The realist critique against wars of primacy and the threats such wars pose to domestic democratic institutions remains valid today. Liberals have broadly interpreted the invasion of Ukraine as an assault on global democracy and the liberal values of the West. Their prescription is to double down on the expansion of the European Union and NATO and to create a stronger liberal world order, with direct intervention if necessary. Mearsheimer’s provocative claim that the Ukraine crisis may have been caused by Western overreach has led to howls of rage from liberal voices, but this merely reflects the liberal frustration over the West’s limited options to respond to a nuclear-armed Russia. Advocates for no-fly zones, humanitarian corridors, escalation, and direct intervention may attack Mearsheimer for blaming the West, but they also have little response to the realist cautions against the unpredictable and corrupting nature of war. Far from being a theory that supports war, American realists have long seen war as having a degenerative effect on America’s institutions.
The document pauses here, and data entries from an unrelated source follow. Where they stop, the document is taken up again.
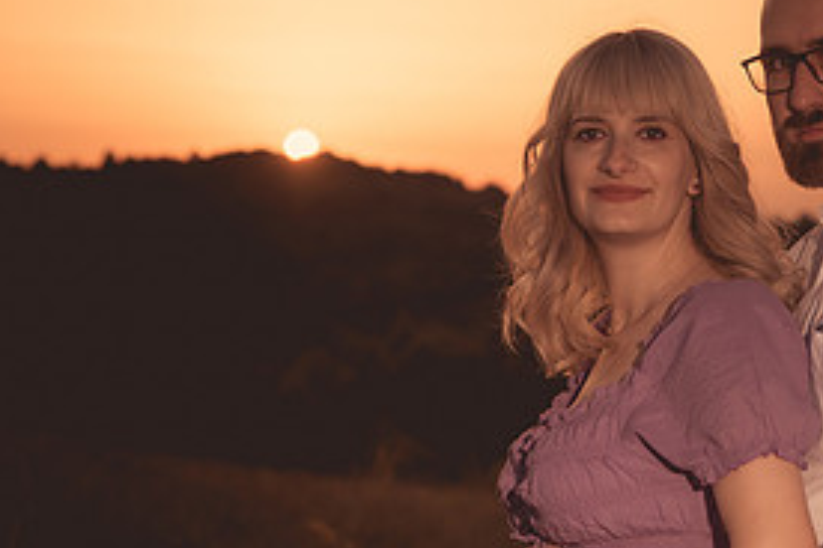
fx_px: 2880
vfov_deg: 10.9
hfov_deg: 16.2
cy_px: 386
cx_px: 522
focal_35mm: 126
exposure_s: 1/1250
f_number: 3.2
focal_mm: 60
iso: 100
Attacks against Mearsheimer are a reflection of the Western experience of the post-Cold War unipolar era that has left it blind to its own hubris. Over two decades of wars of choice against rogue states and pariah regimes have led the West to believe that military force can be used to install a peaceful liberal order and that reactions against constant Western expansion are indicative of irrationality. The West has lived under conditions of American primacy for so long that it lacks a vocabulary to understand the current moment or formulate a realistic response. The sidelining of realist voices is therefore a detriment to meaningful debate which risks downplaying the dangers of the escalatory and unpredictable nature of war.